Der Witz ist, dass die scheinbar unvollständigen – weil nicht im ganzen Satz formulierten – Antworten des Schülers UND des Lehrerkollegens völlig angemessen und mündlich normal (!) sind. Beide Reaktionen ermöglichen eine Verständigung, die nicht weiter klärungsbedürftig ist. Der Kollege hat nur das Glück, dass er Lehrer ist.
Aber warum dann dieses Festhalten an der syntaktischen Vollständigkeit?

Ergänzend muss ich noch hinzufügen, dass das Beispiel mit der Lehrerin keineswegs fiktiv ist. Es hat sich so in einer Unterrichtsstunde zugetragen.

Mir dient diese Szene dazu, zu veranschaulichen, wodurch unser Sprachdenken geprägt ist - und nicht nur in pädagogischen Institutionen.
Denn auch im Alltag begegnet einem der Anspruch auf vollständige Sätze: Mein Tabakhändler meinte mal (allerdings augenzwinkernd) zu mir: "Na, ist wohl heute nichts mit ganzen Sätzen!", nachdem ich "'Ne rote Gaulloise für 7 Euro." orderte.

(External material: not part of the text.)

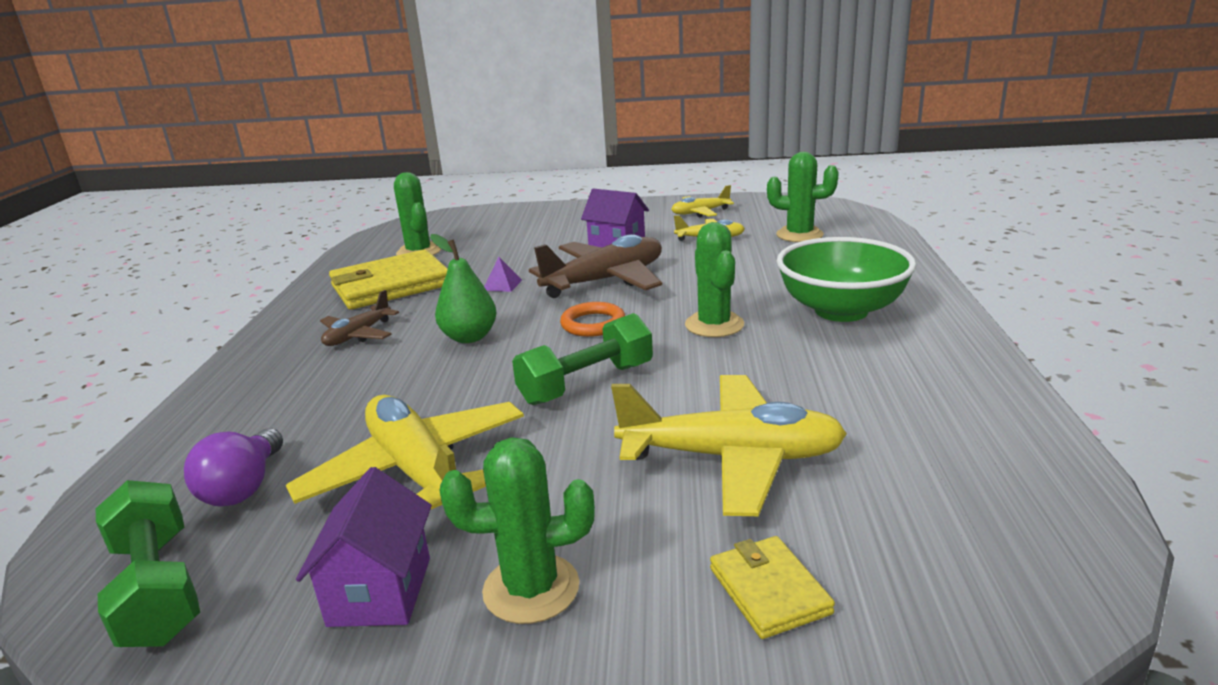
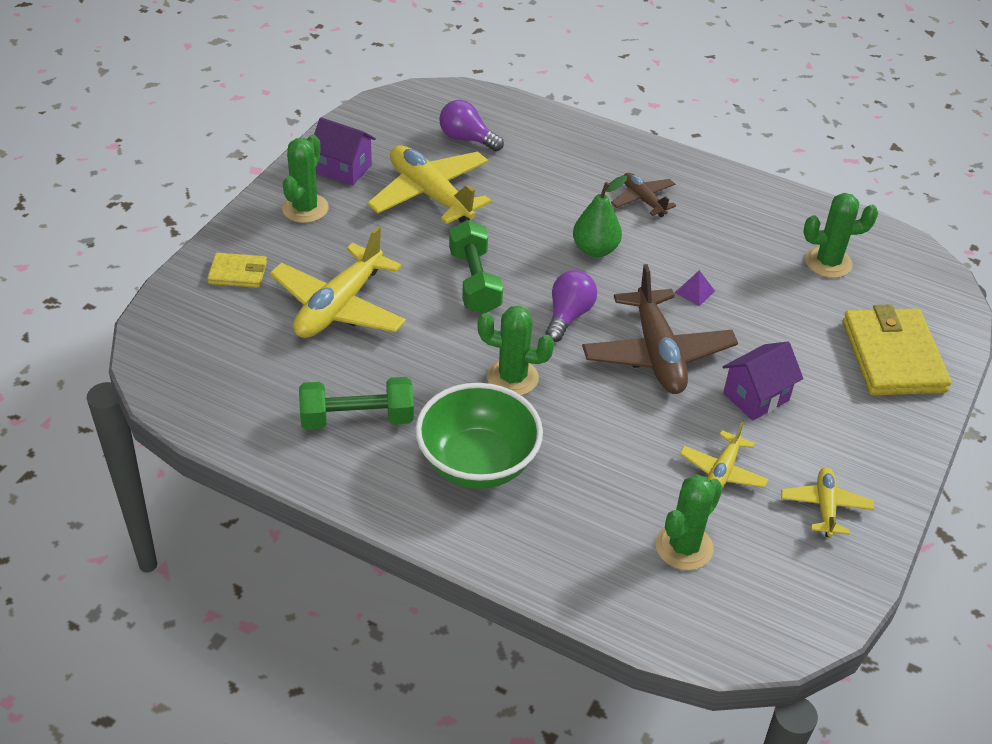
camera: 110 degrees right, 20 degrees up
green dumbbell [96,480,200,647] -> green dumbbell moved to [299,377,414,430]
yellow plane [286,395,524,510] -> yellow plane turned 120 degrees counterclockwise [367,145,491,224]
yellow wallet [329,250,448,310] -> yellow wallet moved to [843,304,952,395]
orange ring [560,302,625,337] -> purple light bulb [545,270,597,342]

Und auch an Erzieherinnen ergeht immer wieder die Aufforderung mit Kindern in ganzen Sätzen zu sprechen. Dies findet sich in aktueller Aus- und Weiterbildungslitaratur für Erzieherinnen wieder: In Jaszus et al. (2014) Sozialpädagogische Lernfelder für Erzieherinnen und Erzieher oder in Jampert et al. (2011) Die Sprache der Jüngsten entdecken und begleiten. Im Ersteren wird ausdrücklich gefordert, dass Erzieherinnen in korrekten und vollständigen Sätzen sprechen sollen und im Letzteren findet sich die Aufforderung von satzwertiger Sprache durch die Pädagogin wieder.
Das Verblüffende ist, dass im Kita-Bereich gerne übersehen wird, dass wir uns dort im Reich des Mündlichen bewegen und solche Erwartungen an die Erzieherinnen fragwürdig sind.

Aber woher stammt diese einem immer wieder entgegengebrachte Erwartungshaltung, in vollständigen Sätze zu sprechen?

Das liegt insbesondere daran, wie Menschen in schriftsprachlichen Kulturen angefangen haben, über Sprache zu reflektieren. Dazu morgen mehr (kein vollständiger Satz übrigens!)…

[Entschuldigung an die Blogger, deren Kommentare jetzt verschwunden sind. Ich fange gerade erst am Bloggen an (wenn ich das Ruhrpott'sche Present Progressive bemühen darf;-) und muss mich noch zurechtfinden.]

Ich greife aber die Anmerkung auf 'in meinem Etui' sei ein vollständiger Satz. Ich habe es versäumt zu klären, was mit einem vollständigen Satz gemeint ist. Also: Die Vollständigkeit eines Satzes ist dadurch gekennzeichnet, dass es ein flektiertes Verb (oder Prädikat) gibt und ein Subjekt dazu. Das ist sozusagen die Minimalanforderung. Beispiele sind 'Ich gehe.' 'Sie redet.' Du sprichst.' etc. Abhängig vom Verb können noch Objekte (Akkusativ und Dativ) hinzukommen: 'Die Oma gibt dem Mädchen den Hocker.' Eine Phrase wie 'in meinem Etui' oder 'in der Stiftebox' sind Präpositionalphrasen (eine abgeschlossene Wortgruppe mit einer Präposition am Anfang). Ohne Prädikat bilden sie für sich genommen aber keinen Satz.
Die Lehrerin in meinem Beispiel fordert also folgende Aussage des Schülers: "Mein Füller befindet sich in meinem Etui." Hier wäre 'Mein Füller' das Subjekt, 'befindet sich' das Prädikat und 'in meinem Etui' eine adverbiale Bestimmung des Ortes. Damit läge dann ein strukturell vollständiger Satz vor.